While Mrs Merkel’s opposition Christian Democrats made a narrow gain against Mr Schroeder’s Social Democrats, winning 225 seats to 222, neither side secured a ruling majority.
However both candidates insist they have won a mandate to form the next government, sparking intense negotiations with minor parties.
Provisional results have given the Christian Democrats 35.2 percent of the vote against 34.3 percent for the Social Democrats, the party’s worst result since World War II.
Germany now faces days of political uncertainty, which could result in the two parties forming a coalition.
The pro-business Free Democrats won 61 seats, a new alliance called the Left Party had 54 and the Greens, junior partner in the current government, won 51.
Support from Mrs Merkel’s preferred coalition partners, the Free Democrats, would still not give her enough to form a centre-right majority.
Germany’s complex voting system means there could be further shifts in the balance of seats as final ballots are counted.
Nevertheless, Mrs Merkel said she has the upper hand and she will negotiate with all the major parties on creating a coalition.
“We are the strongest party and want to form the government,” she said.
But the charismatic Mr Schroeder, 61, also insisted he has been confirmed in power after seven years in office.
“I feel I have won approval to provide a stable government for the next four years under my leadership,” he told a euphoric crowd at SPD headquarters, his hands clasped above his head.
The results mean the parties led by Mrs Merkel and Mr Schroeder may be forced into an unwieldy grand left-right coalition, a prospect she has labelled a recipe for gridlock.

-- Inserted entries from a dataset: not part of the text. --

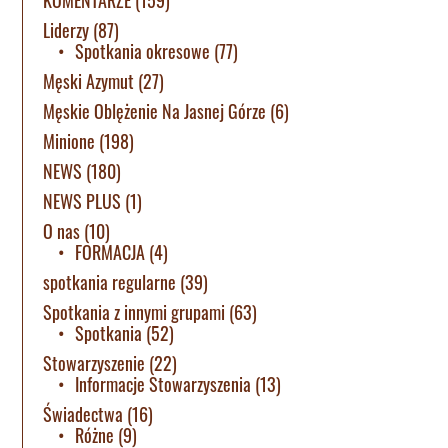
Liderzy
(87)
Spotkania okresowe
(77)
Męski Azymut
(27)
Męskie Oblężenie Na Jasnej Górze
(6)
Minione
(198)
NEWS
(180)
NEWS PLUS
(1)
O nas
(10)
FORMACJA
(4)
spotkania regularne
(39)
Spotkania z innymi grupami
(63)
Spotkania
(52)
Stowarzyszenie
(22)
Informacje Stowarzyszenia
(13)
Świadectwa
(16)
Różne
(9)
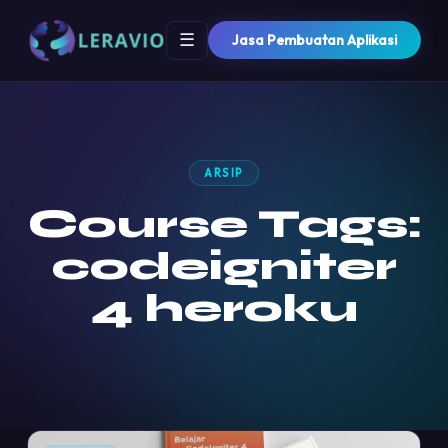
☰
Jasa Pembuatan Aplikasi
ARSIP
Course Tags:
codeigniter
4 heroku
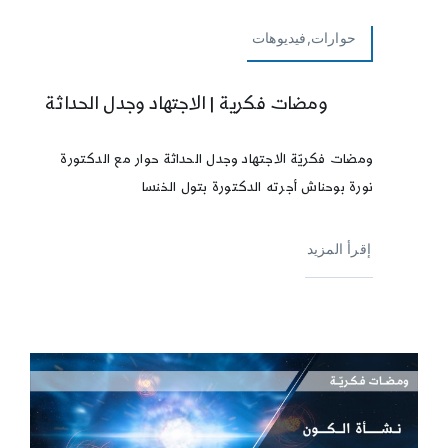
حوارات,فيديوهات
ومضات فكرية | الاجتهاد وجدل الحداثة
ومضات فكريّة الاجتهاد وجدل الحداثة حوار مع الدكتورة
نورة بوحناش أجرته الدكتورة بتول الخنسا
إقرأ المزيد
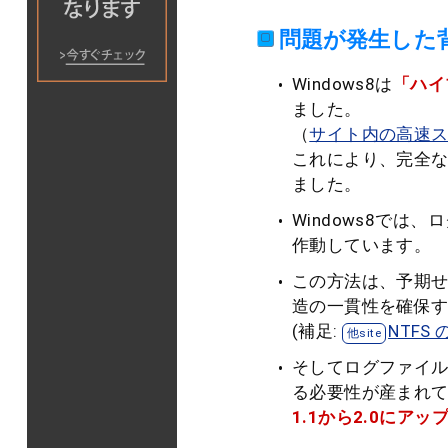
問題が発生した
Windows8は
「ハイ
ました。
（
サイト内の高速
これにより、完全
ました。
Windows8では
作動しています。
この方法は、予期
造の一貫性を確保
(補足:
NTF
そしてログファイル
る必要性が産まれ
1.1から2.0にアッ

Mr Schroeder said his party would never enter into a coalition under Mrs Merkel, who had been tipped to win the election and become Germany’s first woman chancellor.
He is counting on winning over the Free Democrats to join his Social Democrats and the Greens, his current junior government partners, forming a so-called traffic light coalition for the party colours red, yellow and green.
But FDP leader Guido Westerwelle, recognising his role as possible kingmaker, vowed not to abandon Mrs Merkel in favour of Mr Schroeder and said he is counting on a shift in the results as the last ballots are counted.
“We hope that as the evening wears on, we will have enough to govern with the Christian Democratic Union … if not we will remain in the opposition,” Mr Westerwelle told supporters shortly after voting ended.
The FDP’s result means it is now the country’s third strongest party.
The Greens reached about 8.1 percent, better than forecast but not enough to save the government in its current form.
A three-way left-wing coalition featuring the Social Democrats, the Greens and the Left was ruled out by each of the parties, mainly due to the bad blood with the Left Party’s chief candidate Oskar Lafontaine, a former SPD leader and finance minister who resigned early on in Mr Schroeder’s reign.
Mrs Merkel, too, refused to negotiate with the far left, saying she planned to “talk to all political parties, except the Left Party” in her attempts to form a governing coalition.
Nearly 62 million Germans were called to the polls after Mr Schroeder forced through the election a year ahead of schedule, in an attempt to obtain a fresh mandate for his disputed economic reform drive.